A few blocks from Haas's house, I stopped at the base of a gnarled old elm, and buried Haas's soul beneath six inches of chill black earth. Then I covered it over with fallen leaves and headed straight for the fucking pub. The night I had, all I wanted was a little peace and quiet in which to get stinking drunk. Thanks to Danny, though, I had no such luck.
"Pardon me, mate – anyone sitting here?"
Shit. I'd picked this place because the drinks were tall and cheap, but the trade-off was it was an oldschool pub, with long, narrow tables and benches to match – the kind of bar where strangers sat together and left the place as friends.

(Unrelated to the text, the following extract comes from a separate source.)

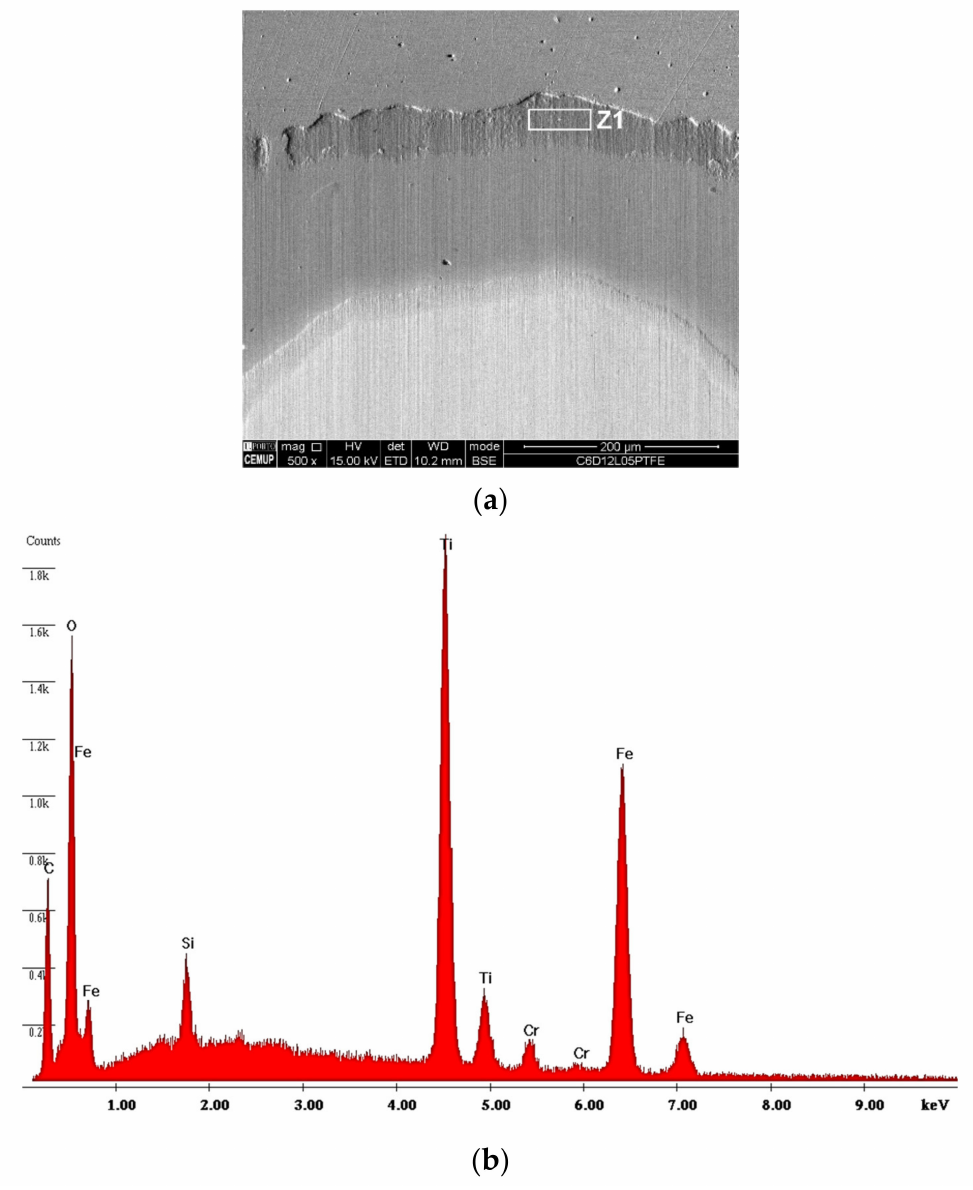
Figure 14. Detail of a wear crater generated by PTFE balls for diamond abrasive particles (1–2 µ m) with a 0.5 N load: ( a ) crater inlet and ( b ) corresponding EDS spectrum in the Z1 zone indicating the presence of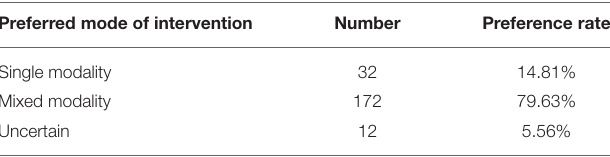
TABLE 4 | Preferred intervention modality of cognitive dysfunction management ( N =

Only I had all the friends I could handle – zero, to be exact – and I wasn't in the market for another.
My would-be new acquaintance was a lanky kid of maybe twenty-five, standing at the end of the table with an expectant half-smile pasted on his face as he awaited my reply. British, by the accent, and a bit of a dandy, if his outfit was any indication. He was decked out in a darted charcoal sport coat over a crisp white dress shirt, open at the throat. Pale khaki chinos terminated in loafers the color of cognac. A tartan scarf hung loose around his neck, and a porkpie hat tilted rakishly atop his head. I fixed my gaze on him a moment, and then dropped it back to my glass, hoping he'd get the message.
He didn't.
"You're a Yank, aren't you?" he said, sliding onto the bench opposite me with a casual grace that spoke of moneyed arrogance. "You've got that look, like you think in English, or at least what passes for English on your side of the pond. I'll tell you, mate, I'm glad to have found you – I haven't had a proper conversation for bloody ages. I mean, yeah, most of these guys, they muddle through well enough, but you can tell by the way they screw their faces up when you talk to them they've got to concentrate, and they're not exactly
chatty
. Everything's all 'yes' or 'no' or 'toilet is jusht down ze hall'. It's nice that they try and everything, but you know what I mean?"
I said nothing. Just sat and stared at my drink.
"Or maybe you don't," he said. "Bloody hell, you ain't drinking jenever, are you? I wouldn't wash brushes in that stuff. I swear, I could murder a decent pint right now, but all they've got in this place is some God-awful Pilsner that tastes like rat piss. I'd have to be completely off my face to even get it past my lips, and even then, I'm not sure I wouldn't spew it straight back up."